The purpose of this project is to build a Web App that will :
-
Scrape several websites for the most recent Mars data.
-
Store the extracted data in a NoSQL database.
-
Then create a frontend with Bootstrap to display the findings.
- Python 3.7
- splinter 0.14.0
- webdriver-manager 3.3.0
- Flask 1.1.2
- Flask-PyMongo 2.3.0
- BeautifulSoup (bs4) 0.0.1
- html5lib 1.1
- lxml 4.6.3
- VS Code
- Install instructions coming soon!
The Flask aaplication scraped text and images successfully form the sites. Then, stored the image urls and text in MongoDB.
//Verified the scrape results stored with db.mars.find()

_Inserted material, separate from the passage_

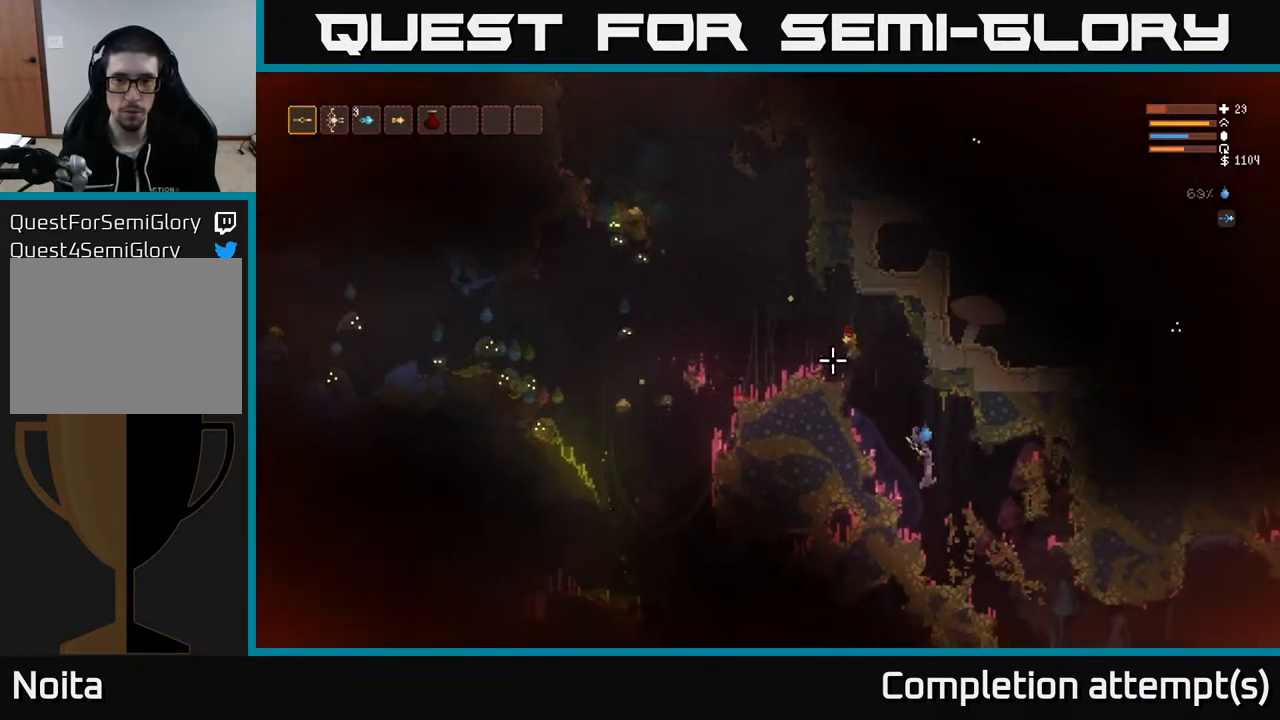
{"buttons": ["L2"], "left_stick": "left", "right_stick": "up-left", "events": [[83, "L2", "down"], [150, "left_stick", "up"], [233, "left_stick", "left"], [433, "L2", "up"], [467, "L2", "down"]]}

- The project had issues with dependencies being stored on the wrong vitual environment PATH.
- This caused the application to be unable to run from VS Code terminal.
- The misplaced dependency files in the
flask
folder also caused the builtin git extenions to stop tracking the local version changes. - I confirmed that the remote repo did not have the misplaced dependency files.
- Resolution:
- Deleted the dependencie files inn the local repo.
- Copied remaining application files with new changes to a temporary directory
- Nuked the local repo.
- Ran `git clone ...' to revert to the working copy
- Copied the flask directory from the temporary directory and pasted it into the cloned repo (promoted an option to replace the old file).
This is called "the neuclear option" for a reason. Be mindful when installing tools while in a virtual environment. For instance, when using Anconda, remember to use
conda install
instead ofpip
to access dependencies while working in your Anaconda environment.